Unlike in cities and countries where the arts are subsidized, L.A.’s larger and midsize theaters are among the most artistically tedious in the city — not for lack of imagination or talent but because of the financial pressures to avoid biting the teats that feed: conservative subscribers and politically correct foundations. It was for such reasons that the off-Broadway and regional theater movements were created (off-Broadway as a haven for difficult new plays, and the regional theater as a home for expensive classics). And when they quickly became infected with the commercial virus, bouncing crowd-pleasing, cost-effective properties for five actors or less — predecessors to The Gin Gameand How I Learned To Drive— around the country like billiard balls, the off-off-Broadway movement emerged, with actors, yes, working for a pittance.
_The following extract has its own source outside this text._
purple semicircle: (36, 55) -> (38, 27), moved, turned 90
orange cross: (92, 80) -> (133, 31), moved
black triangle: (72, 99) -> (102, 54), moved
Without them, and New York companies such as La MaMa, Café Cino and the Genesis Theater, works by the likes of Samuel Beckett, Edward Albee, Murray Mednick, Megan Terry and Lanford Wilson would never have been seen on American stages.

In this awful economic climate for the arts, and because of the quality of the actors here, Los Angeles’ own off-off-Broadway — 90 percent of what’s produced here — serves as one of the nation’s most vital laboratories not just for new plays, but for companies that are working to incorporate movement and text into combinations that keep providing alternatives to the products of our mass media. (Examples include Gärung, at the Ivar Theater last month, and works by Tina Kronis and Richard Alger’s Theater Movement Bazaar at Sacred Fools Theater.) As the Russian Federation’s minister of culture, Mikhail Shvidkoy, once said, “Every culture produces the art that reflects it.” The Pantages Theater reflects our most commercial impulses, while the tiny Theater of NOTE, a few blocks away, reflects the primal anger and alienation behind all the horse-

trading and corporate consolidation. Meanwhile, our few midsize theaters weigh in somewhere betwixt and between.
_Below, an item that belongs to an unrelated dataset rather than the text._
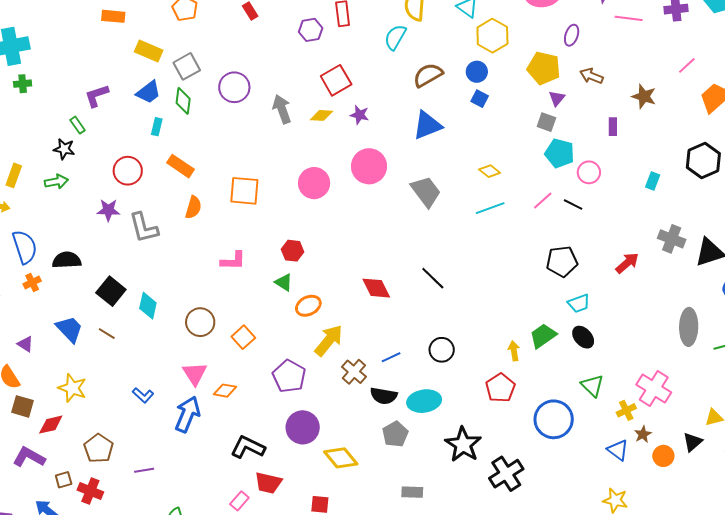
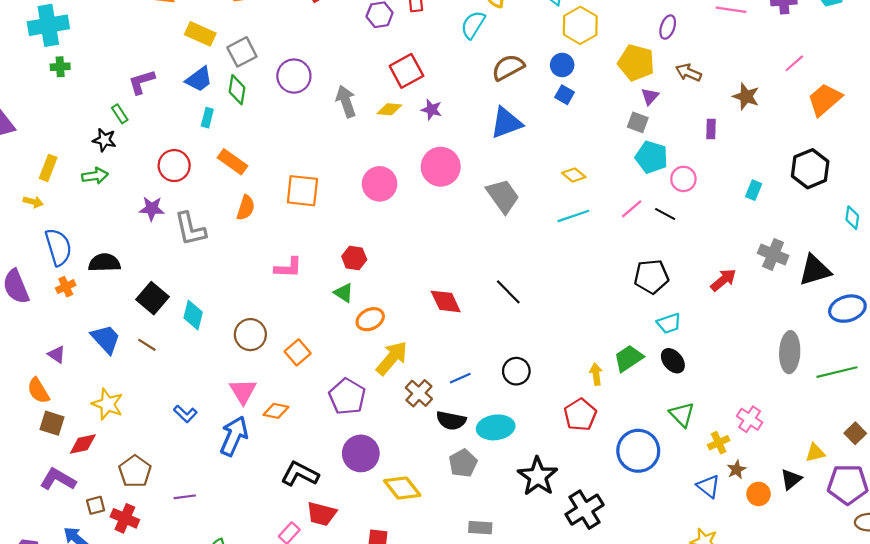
pink cross: (654, 388) -> (750, 419), size x0.7

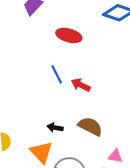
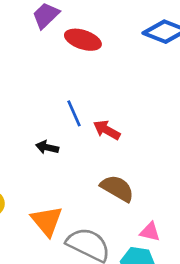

A few dots worth connecting: Earlier this year, Marc Savage’s adaptation and staging of Pinafore! (which premiered in 2001 at Hollywood’s Celebration Theater) took a coveted prize for production at the New York Fringe Festival. Deaf West Theater Company’s exotic revival of Big River, born and raised in a stuffy North Hollywood storefront, transferred to the Taper last year and just closed on Broadway after a respectable run. And old news that bears repeating: In 1998, Jessica Kubzansky’s staging of Nick Salamone and Maurice McIntyre’s Moscow — a gay, Chekhov-themed musical (if you can imagine that conjunction) that gestated at L.A.’s Playwrights Arena — took one of The Scotsman’s Fringe First prizes at Edinburgh. Oliver Goldstick’s New York hit Dinah Was, based on the life of Dinah Washington, first took the stage at West Hollywood’s tiny Coast Playhouse; the Pulitzer Prize winners Angels in Americaand The Kentucky Cycleboth came through the Taper’s New Work Festival; and so on.